From ecodesign to the issue of microplastics, including the fight against counterfeiting and the fast fashion industry. The key themes at the heart of the European action plan for the textile sector are numerous, although the actual impact of directives on fast fashion remains uncertain.
Many fast fashion brands are trying to adapt to the growing demands of sustainability. Recycling programs, environmentally conscious production processes, and greater social responsibility are becoming integral parts of the strategies of the sector's major players, albeit at different paces. For a more in-depth analysis of progress and efforts in reducing environmental and social impact, we have examined sustainability reports published by major fast fashion retailers. Although the documents differ significantly in content and transparency, what emerges is a growing green approach.
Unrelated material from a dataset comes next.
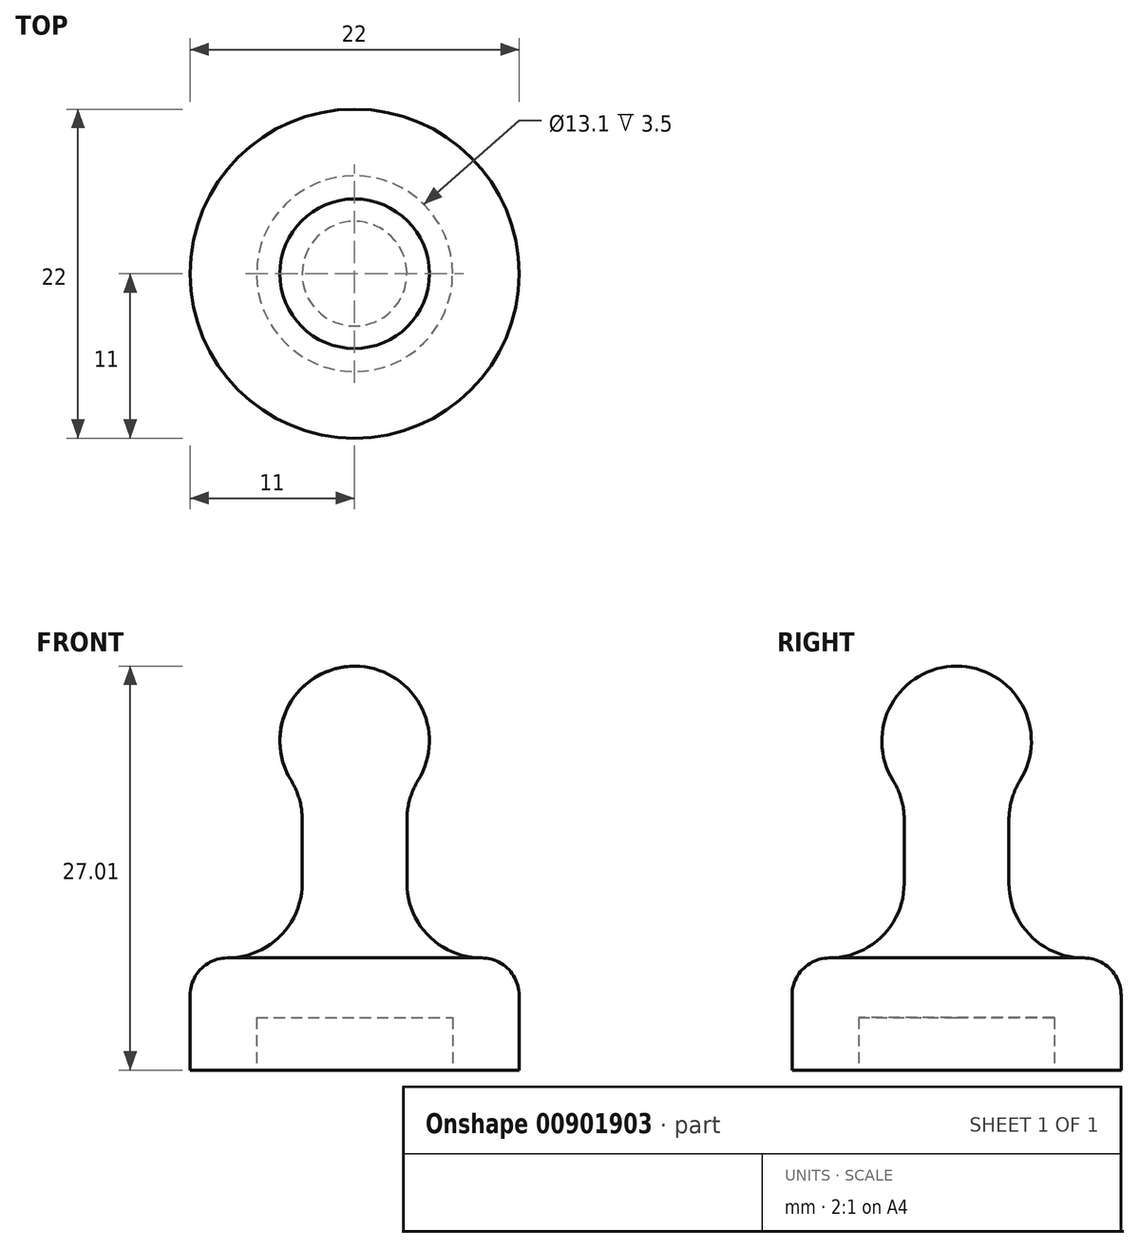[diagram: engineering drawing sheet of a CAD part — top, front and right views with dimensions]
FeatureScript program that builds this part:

According to what has been declared, the giant Inditex has indeed achieved significant results in 2022, including 100% of electricity used coming from renewable sources and total waste reduction at its facilities. In the medium and long term, ambitious goals have been announced: a 25% reduction in water consumption in the supply chain by 2025 and net-zero emissions by 2040.
Swedish company H&M is also making significant strides in terms of sustainability: in 2022, 23% of the materials used were recycled, and the stated goal is to reach 30% by the end of 2023. But that's not all. The brand aims to reduce CO2 emissions by 56% by 2030.
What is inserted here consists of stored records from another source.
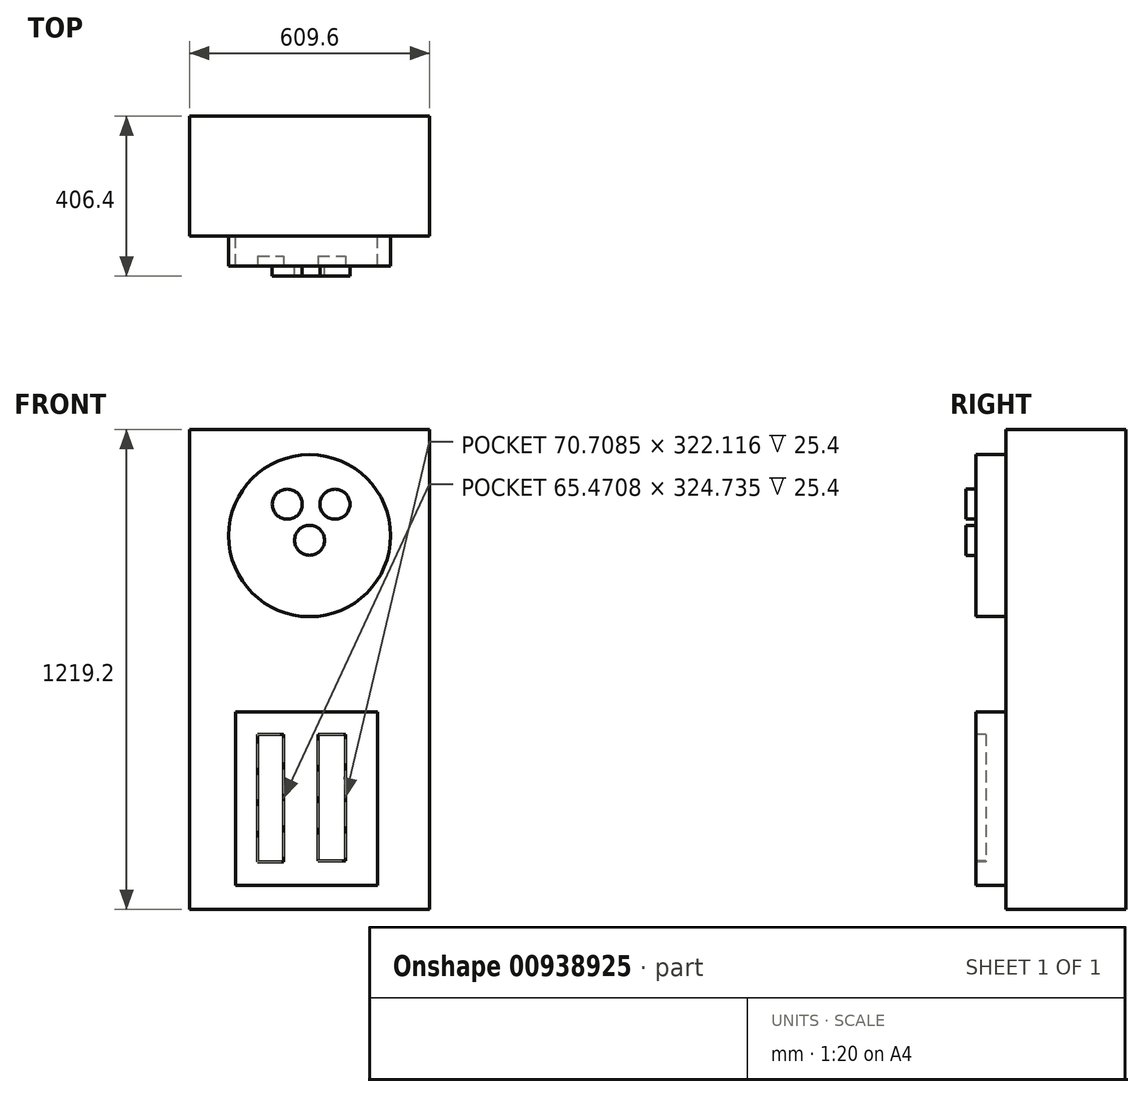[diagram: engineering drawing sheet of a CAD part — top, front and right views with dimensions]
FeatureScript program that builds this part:
annotation { "Feature Type Name" : "Feature", "Feature Type Description" : "" }
export const myFeature = defineFeature(function(context is Context, id is Id, definition is map)
    precondition{}
    {
        {
            var Q0;
            Q0=qCreatedBy(makeId("Front.planeOp"),FACE);
            var sketch = newSketch(context, id + "F0", { "sketchPlane" : qUnion([Q0])});
            skLineSegment(sketch, "E0.bottom", {"start": v(-304.8, 609.6) * mm, "end": v(304.8, 609.6) * mm});
            skLineSegment(sketch, "E0.top", {"start": v(-304.8, -609.6) * mm, "end": v(304.8, -609.6) * mm});
            skLineSegment(sketch, "E0.left", {"start": v(-304.8, 609.6) * mm, "end": v(-304.8, -609.6) * mm});
            skLineSegment(sketch, "E0.right", {"start": v(304.8, 609.6) * mm, "end": v(304.8, -609.6) * mm});
            skPoint(sketch, "E0.middle", {"position": v(0, 0) * mm});
            skSolve(sketch);
        }
        {
            var Q0;
            Q0=makeQuery(id+"F0.imprint","IMPRINT",FACE,{"disambiguationData":[TD([[makeQuery(id+"F0.imprint","IMPRINT",EDGE,{"derivedFrom":sQuery(id+"F0.wireOp",EDGE,"E0.bottom")}),-1.0]])]});
            extrude(context, id + "F1", {"entities" : qUnion([Q0]), "depth" : 304.8 * mm, "offsetDistance" : 25.4 * mm});
        }
        {
            var Q0;
            Q0=makeQuery(id+"F1.opExtrude","CAP_FACE",FACE,{"disambiguationData":[OSD([sQuery(id+"F0.wireOp",EDGE,"E0.bottom"),sQuery(id+"F0.wireOp",EDGE,"E0.top"),sQuery(id+"F0.wireOp",EDGE,"E0.left"),sQuery(id+"F0.wireOp",EDGE,"E0.right")])],"isStart":false});
            var sketch = newSketch(context, id + "F2", { "sketchPlane" : qUnion([Q0])});
            skCircle(sketch, "E1", {"center": v(0, 340) * mm, "radius": 205.82 * mm});
            skSolve(sketch);
        }
        {
            var Q0;
            Q0=makeQuery(id+"F2.imprint","IMPRINT",FACE,{"disambiguationData":[TD([[makeQuery(id+"F2.imprint","IMPRINT",EDGE,{"derivedFrom":sQuery(id+"F2.wireOp",EDGE,"E1")}),1.0]])]});
            extrude(context, id + "F3", {"entities" : qUnion([Q0]), "operationType" : NewBodyOperationType.ADD, "depth" : 76.2 * mm, "offsetDistance" : 25.4 * mm});
        }
        {
            var Q0;
            Q0=makeQuery(id+"F2.imprint","IMPRINT",FACE,{"disambiguationData":[TD([[makeQuery(id+"F2.imprint","IMPRINT",EDGE,{"derivedFrom":sQuery(id+"F2.wireOp",EDGE,"E1")}),-1.0]])]});
            var sketch = newSketch(context, id + "F4", { "sketchPlane" : qUnion([Q0])});
            skLineSegment(sketch, "E2.bottom", {"start": v(-188.03, -108.18) * mm, "end": v(172.58, -108.18) * mm});
            skLineSegment(sketch, "E2.top", {"start": v(-188.03, -548.64) * mm, "end": v(172.58, -548.64) * mm});
            skLineSegment(sketch, "E2.left", {"start": v(-188.03, -108.18) * mm, "end": v(-188.03, -548.64) * mm});
            skLineSegment(sketch, "E2.right", {"start": v(172.58, -108.18) * mm, "end": v(172.58, -548.64) * mm});
            skSolve(sketch);
        }
        {
            var Q0;
            Q0=makeQuery(id+"F4.imprint","IMPRINT",FACE,{"disambiguationData":[TD([[makeQuery(id+"F4.imprint","IMPRINT",EDGE,{"derivedFrom":sQuery(id+"F4.wireOp",EDGE,"E2.bottom")}),-1.0]])]});
            extrude(context, id + "F5", {"entities" : qUnion([Q0]), "operationType" : NewBodyOperationType.ADD, "depth" : 76.2 * mm, "offsetDistance" : 25.4 * mm});
        }
        {
            var Q0;
            Q0=makeQuery(id+"F3.opExtrude","CAP_FACE",FACE,{"disambiguationData":[OSD([sQuery(id+"F2.wireOp",EDGE,"E1")])],"isStart":false});
            var sketch = newSketch(context, id + "F6", { "sketchPlane" : qUnion([Q0])});
            skCircle(sketch, "E3", {"center": v(-56.67, 419.85) * mm, "radius": 38.1 * mm});
            skSolve(sketch);
        }
        {
            var Q0;
            Q0=makeQuery(id+"F6.imprint","IMPRINT",FACE,{"disambiguationData":[TD([[makeQuery(id+"F6.imprint","IMPRINT",EDGE,{"derivedFrom":sQuery(id+"F6.wireOp",EDGE,"E3")}),-1.0]])]});
            var sketch = newSketch(context, id + "F7", { "sketchPlane" : qUnion([Q0])});
            skCircle(sketch, "E4", {"center": v(64.4, 419.85) * mm, "radius": 38.1 * mm});
            skSolve(sketch);
        }
        {
            var Q0;
            Q0=makeQuery(id+"F6.imprint","IMPRINT",FACE,{"disambiguationData":[TD([[makeQuery(id+"F6.imprint","IMPRINT",EDGE,{"derivedFrom":sQuery(id+"F6.wireOp",EDGE,"E3")}),-1.0]])]});
            var sketch = newSketch(context, id + "F8", { "sketchPlane" : qUnion([Q0])});
            skCircle(sketch, "E5", {"center": v(0, 328.25) * mm, "radius": 38.1 * mm});
            skSolve(sketch);
        }
        {
            var Q0;
            Q0=makeQuery(id+"F6.imprint","IMPRINT",FACE,{"disambiguationData":[TD([[makeQuery(id+"F6.imprint","IMPRINT",EDGE,{"derivedFrom":sQuery(id+"F6.wireOp",EDGE,"E3")}),1.0]])]});
            extrude(context, id + "F9", {"entities" : qUnion([Q0]), "depth" : 25.4 * mm, "offsetDistance" : 25.4 * mm});
        }
        {
            var Q0;
            Q0=makeQuery(id+"F7.imprint","IMPRINT",FACE,{"disambiguationData":[TD([[makeQuery(id+"F7.imprint","IMPRINT",EDGE,{"derivedFrom":sQuery(id+"F7.wireOp",EDGE,"E4")}),1.0]])]});
            extrude(context, id + "F10", {"entities" : qUnion([Q0]), "depth" : 25.4 * mm, "offsetDistance" : 25.4 * mm});
        }
        {
            var Q0;
            Q0=makeQuery(id+"F8.imprint","IMPRINT",FACE,{"disambiguationData":[TD([[makeQuery(id+"F8.imprint","IMPRINT",EDGE,{"derivedFrom":sQuery(id+"F8.wireOp",EDGE,"E5")}),1.0]])]});
            extrude(context, id + "F11", {"entities" : qUnion([Q0]), "depth" : 25.4 * mm, "offsetDistance" : 25.4 * mm});
        }
        {
            var Q0;
            Q0=makeQuery(id+"F5.opExtrude","CAP_FACE",FACE,{"disambiguationData":[OSD([sQuery(id+"F4.wireOp",EDGE,"E2.bottom"),sQuery(id+"F4.wireOp",EDGE,"E2.top"),sQuery(id+"F4.wireOp",EDGE,"E2.left"),sQuery(id+"F4.wireOp",EDGE,"E2.right")])],"isStart":false});
            var sketch = newSketch(context, id + "F12", { "sketchPlane" : qUnion([Q0])});
            skLineSegment(sketch, "E6.bottom", {"start": v(-132.12, -164.73) * mm, "end": v(-66.65, -164.73) * mm});
            skLineSegment(sketch, "E6.top", {"start": v(-132.12, -489.47) * mm, "end": v(-66.65, -489.47) * mm});
            skLineSegment(sketch, "E6.left", {"start": v(-132.12, -164.73) * mm, "end": v(-132.12, -489.47) * mm});
            skLineSegment(sketch, "E6.right", {"start": v(-66.65, -164.73) * mm, "end": v(-66.65, -489.47) * mm});
            skLineSegment(sketch, "E7.bottom", {"start": v(21.08, -164.73) * mm, "end": v(91.79, -164.73) * mm});
            skLineSegment(sketch, "E7.top", {"start": v(21.08, -486.85) * mm, "end": v(91.79, -486.85) * mm});
            skLineSegment(sketch, "E7.left", {"start": v(91.79, -164.73) * mm, "end": v(91.79, -486.85) * mm});
            skLineSegment(sketch, "E7.right", {"start": v(21.08, -164.73) * mm, "end": v(21.08, -486.85) * mm});
            skSolve(sketch);
        }
        {
            var Q0;
            Q0=makeQuery(id+"F12.imprint","IMPRINT",FACE,{"disambiguationData":[TD([[makeQuery(id+"F12.imprint","IMPRINT",EDGE,{"derivedFrom":sQuery(id+"F12.wireOp",EDGE,"E6.bottom")}),-1.0]])]});
            var Q1;
            Q1=makeQuery(id+"F12.imprint","IMPRINT",FACE,{"disambiguationData":[TD([[makeQuery(id+"F12.imprint","IMPRINT",EDGE,{"derivedFrom":sQuery(id+"F12.wireOp",EDGE,"E7.bottom")}),-1.0]])]});
            extrude(context, id + "F13", {"entities" : qUnion([Q0, Q1]), "operationType" : NewBodyOperationType.REMOVE, "oppositeDirection" : true, "depth" : 25.4 * mm, "offsetDistance" : 25.4 * mm});
        }
    });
Even Shein, often associated with polluting and non-transparent practices, outlines clear goals in terms of environmental responsibility in its Sustainability Report. The company plans to convert at least 31% of its polyester-based products into recycled polyester by 2030 and aims to reduce greenhouse gas emissions by 25% by the same year.
As for its rival Mango, in 2022, 46% of its fibers came from natural sources, and 11% from recycled fibers. By 2030, the company aims to reduce 80% of scope 1 and 2 emissions and 35% of scope 3 emissions, as well as a 25% reduction in water impact.
Irish fast fashion leader Primark aims to reduce carbon emissions throughout the supply chain by 50% by 2030 and eliminate single-use plastics by 2027.
In addition to actions to limit the environmental footprint, an important game is being played on the circular economy front. Many fast fashion industry leaders are launching programs to extend the lifespan of their products. For example, H&M has implemented the Garment Collecting initiative, which in just one year in 2022 collected 14,768 tonnes of used products, of which 55% were reused as products, 15% as materials, and 22% recycled into products for other industries or new fibers.
One of the key words in the challenge to make the fashion industry more sustainable is 'transparency.' Many companies are adopting a series of measures to clarify their production processes, from the sources of materials to the conditions of workers.
This trend aligns with the approach of the European Commission, which intends to introduce a 'digital product passport' to allow consumers to access information about the origin and sustainability of the clothing they purchase.
However, there are already key tools that provide analysis of the transparency practices adopted by fashion brands. Among these is the 'Fashion Transparency Index,' which ranks 250 of the world's largest fashion brands and retailers based on their public disclosure of policies, practices, and impacts on human rights and the environment. And, as the assessments for 2023 show, while some companies in the fast fashion market, including OVS, are responding promptly to the call for greater transparency, other industry leaders still have some shortcomings.